Instructions for the task :: Copy all lines holding the word "right" from the entries.

Data section ::
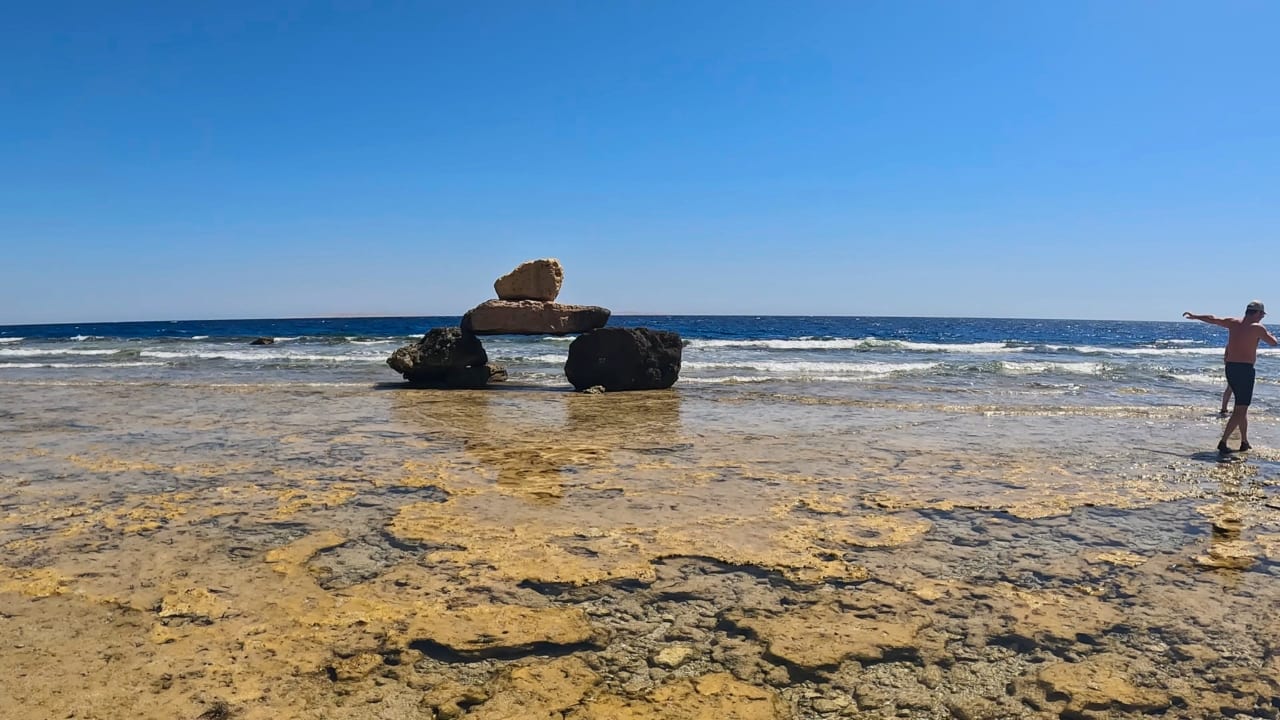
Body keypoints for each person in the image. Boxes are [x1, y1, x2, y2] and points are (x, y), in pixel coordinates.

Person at [1183, 301, 1277, 454]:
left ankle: (1244, 441)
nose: (1262, 318)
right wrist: (1270, 334)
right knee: (1240, 409)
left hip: (1231, 368)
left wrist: (1195, 316)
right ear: (1257, 313)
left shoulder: (1233, 323)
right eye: (1262, 315)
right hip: (1245, 370)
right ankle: (1223, 441)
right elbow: (1273, 342)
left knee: (1241, 407)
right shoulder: (1257, 328)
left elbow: (1213, 319)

Output for this exercise ::
right wrist: (1270, 334)
right knee: (1240, 409)
right ear: (1257, 313)
right eye: (1262, 315)
right hip: (1245, 370)
right ankle: (1223, 441)
right elbow: (1273, 342)
right shoulder: (1257, 328)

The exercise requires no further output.